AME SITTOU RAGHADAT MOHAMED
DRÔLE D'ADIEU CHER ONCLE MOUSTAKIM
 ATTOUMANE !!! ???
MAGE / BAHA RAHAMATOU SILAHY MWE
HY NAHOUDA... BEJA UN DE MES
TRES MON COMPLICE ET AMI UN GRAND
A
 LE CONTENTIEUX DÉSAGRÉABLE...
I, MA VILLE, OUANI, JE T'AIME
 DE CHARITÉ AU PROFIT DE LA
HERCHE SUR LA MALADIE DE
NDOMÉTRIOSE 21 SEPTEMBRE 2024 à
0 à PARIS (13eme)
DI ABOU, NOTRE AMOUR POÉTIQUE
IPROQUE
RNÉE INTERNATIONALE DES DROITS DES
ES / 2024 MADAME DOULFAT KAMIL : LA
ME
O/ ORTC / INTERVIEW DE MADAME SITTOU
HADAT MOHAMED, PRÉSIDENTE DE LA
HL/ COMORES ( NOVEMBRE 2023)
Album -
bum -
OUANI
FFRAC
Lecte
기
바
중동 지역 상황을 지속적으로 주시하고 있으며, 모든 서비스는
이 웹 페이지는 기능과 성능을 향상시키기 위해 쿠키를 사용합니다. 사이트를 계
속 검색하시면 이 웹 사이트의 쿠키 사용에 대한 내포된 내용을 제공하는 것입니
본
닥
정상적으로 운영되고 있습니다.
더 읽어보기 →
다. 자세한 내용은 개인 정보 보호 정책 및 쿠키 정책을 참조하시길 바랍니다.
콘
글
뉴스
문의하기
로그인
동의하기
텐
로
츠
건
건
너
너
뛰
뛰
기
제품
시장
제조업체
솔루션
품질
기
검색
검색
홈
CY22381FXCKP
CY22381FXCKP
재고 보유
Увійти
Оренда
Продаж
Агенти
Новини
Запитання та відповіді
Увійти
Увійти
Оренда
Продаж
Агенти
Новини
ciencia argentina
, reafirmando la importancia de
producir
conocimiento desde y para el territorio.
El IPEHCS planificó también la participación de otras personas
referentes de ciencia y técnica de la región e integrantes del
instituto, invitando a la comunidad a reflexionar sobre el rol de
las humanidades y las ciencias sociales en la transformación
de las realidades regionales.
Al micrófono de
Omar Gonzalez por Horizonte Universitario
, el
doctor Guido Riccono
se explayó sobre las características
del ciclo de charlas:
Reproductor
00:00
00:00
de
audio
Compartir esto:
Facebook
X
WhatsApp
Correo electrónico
========
## What the task asks
All lines with the word "SITTOU" should be copied from the material above.

## The completed task
AME SITTOU RAGHADAT MOHAMED
O/ ORTC / INTERVIEW DE MADAME SITTOU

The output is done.